A dangerous Mideast bears Advent lessons for Lutherans here
An Advent miracle this year in Minnesota? People of different faiths treating one another with decency and respect? This is the hope of someone far away — the Rev. Munib Younan, bishop of the Evangelical Lutheran Church in Jordan and the Holy Land.
Minnesotans are good, tolerant people, he thinks. After all, Minneapolis voters elected Keith Ellison, the first Muslim ever elected to Congress, in 2006.
Thus a tense Mideast finds common ground in distant Minnesota. Tolerance, reaching out in Mideast and Midwest, are “essential,” says Bishop Younan. “And that,” he adds, “is exactly the meaning of Christmas.”
A few miles south of Bishop Younan’s office in East Jerusalem, worshippers await this same miracle at the Church of the Nativity in Bethlehem, the traditional site of Jesus’ birth. They wait for God as baby — incarnation.
In this, Bishop Younan finds great meaning. “It could have been easy for our Lord to stay in heaven and give us his salvation from heaven,” he says, “but he really intended to incarnate and to engage himself with humanity.”
Christmas, then, is a reason to go forth and engage as Jesus did — Mideast, Midwest, everywhere. In fact — is this God’s demand?
Living in a pluralistic society
Christmas, if nothing else, is the right time. Fifty miles east of Bethlehem, in Jordan’s capital Amman, Sen. Akel Biltaji is a distinguished government official, a Muslim, who came to Jordan from the Holy Land. Yet as a child, he attended Christmas worship, he told Christian journalists this autumn.
In 1929, Biltaji said, his father, a police officer assigned to the Church of the Nativity at Christmas, stood outside during services. Years later, in Jordan, someone tattled: “Do you know your son goes to church and sings in the church?” Retorted the elder Biltaji: “I’m glad my son manages to go in!”
Familiar carols sung in the cacophony of many languages at once still give Bethlehem resident, Melanie Nassar, goose bumps.
Muslims acknowledge Jesus as a prophet. Then and now, they might well share the joy of Christmas services. “I swear to God,” says Sen. Biltaji of his own church attendance, “we were more Muslims than Christians.”

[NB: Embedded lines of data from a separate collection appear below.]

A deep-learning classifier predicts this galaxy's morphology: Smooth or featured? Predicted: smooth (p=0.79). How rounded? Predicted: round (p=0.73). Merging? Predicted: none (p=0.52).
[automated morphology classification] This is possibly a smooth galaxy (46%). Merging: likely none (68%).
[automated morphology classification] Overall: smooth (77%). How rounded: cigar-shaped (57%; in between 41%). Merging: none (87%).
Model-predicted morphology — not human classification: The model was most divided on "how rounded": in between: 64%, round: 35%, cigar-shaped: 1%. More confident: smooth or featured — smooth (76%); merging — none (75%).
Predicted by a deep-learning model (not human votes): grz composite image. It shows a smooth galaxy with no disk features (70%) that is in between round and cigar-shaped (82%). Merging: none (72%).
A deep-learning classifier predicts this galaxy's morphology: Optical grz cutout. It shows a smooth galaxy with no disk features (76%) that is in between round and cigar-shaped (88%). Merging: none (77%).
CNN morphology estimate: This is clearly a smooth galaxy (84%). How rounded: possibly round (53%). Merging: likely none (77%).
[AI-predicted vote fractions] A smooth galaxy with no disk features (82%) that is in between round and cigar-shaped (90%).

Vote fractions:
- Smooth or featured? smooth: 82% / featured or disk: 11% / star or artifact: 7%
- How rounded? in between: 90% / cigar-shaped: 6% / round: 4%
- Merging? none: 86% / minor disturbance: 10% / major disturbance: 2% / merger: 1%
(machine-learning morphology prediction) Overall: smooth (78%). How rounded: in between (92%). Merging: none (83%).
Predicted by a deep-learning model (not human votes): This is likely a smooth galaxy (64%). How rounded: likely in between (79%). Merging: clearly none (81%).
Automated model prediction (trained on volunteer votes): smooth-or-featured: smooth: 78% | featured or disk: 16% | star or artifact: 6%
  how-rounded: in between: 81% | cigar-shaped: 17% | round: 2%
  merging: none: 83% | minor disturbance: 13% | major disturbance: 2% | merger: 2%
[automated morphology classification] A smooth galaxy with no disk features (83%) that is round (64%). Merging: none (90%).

In the Mideast, Muslims and Christians are neighbors and friends, living side by side year-round. Dar al-Kalima Model School in Bethlehem has 292 students — 57 percent Muslim, the rest Christian. Its student musicians perform for holiday services at Christmas Lutheran Church in Bethlehem.
The cradle of the manger
Muslims and Christians share Christmas visits in the Holy Land and in Amman. Nada J. Zabaneh, program coordinator for Jordan’s Mennonite Central Committee, is a Palestinian born in Lebanon and now a Jordanian citizen. A Lutheran who became Anglican by marriage, she always makes an Advent wreath and puts up a tree a day or two before Christmas — baking cookies earlier and buying wine and chocolate for holiday guests.
A favorite Christmas memory is her late father, a pastor, playing piano and singing Christmas hymns — in German, English, and Arabic.
Nearer Bethlehem, Christmas meanings deepen. Melanie Nassar, a Minnesota Lutheran who works as a translator in adjacent Beit Sahour, attends afternoon Christmas Eve services at the Shepherd’s Field. There, familiar carols sung in the cacophony of many languages at once still give her goose bumps. This is where angels terrified certain shepherds.
In Bethlehem itself, aside from the Church of the Nativity, a favorite church is Christ- mas Lutheran. Go early, advises Allison Schmitt, a 2007 graduate of Luther Seminary in St. Paul and now Bishop Younan’s communications assistant. Last year, Schmitt found a seat in back — behind TV cameras. She thinks her parents, watching a Webcast back home, had a better view.
Still, she was going to church on Christmas Eve with her family, … sort of. Here in the Midwest, we’re just not that far away from the Mideast.
When the time came for Jesus’ purification, two temple regulars were waiting. An old man named Simeon held this baby in his arms. “Lord,” he said, “lettest now thy servant depart in peace.”
Both aged Simeon and Anna, in Luke 2, were ready for new life. Today’s young, however, look forward to this life. In the Midwest, it’s not so easy. In the Mideast, the difficulties are still more daunting.
Is Advent about waiting? Who isn’t? We wait for jobs, for economic recovery — for a just peace.
Wherever we wait, this season opens a window. Will we huddle where we are? Or will we go out into the great night — as Jesus did?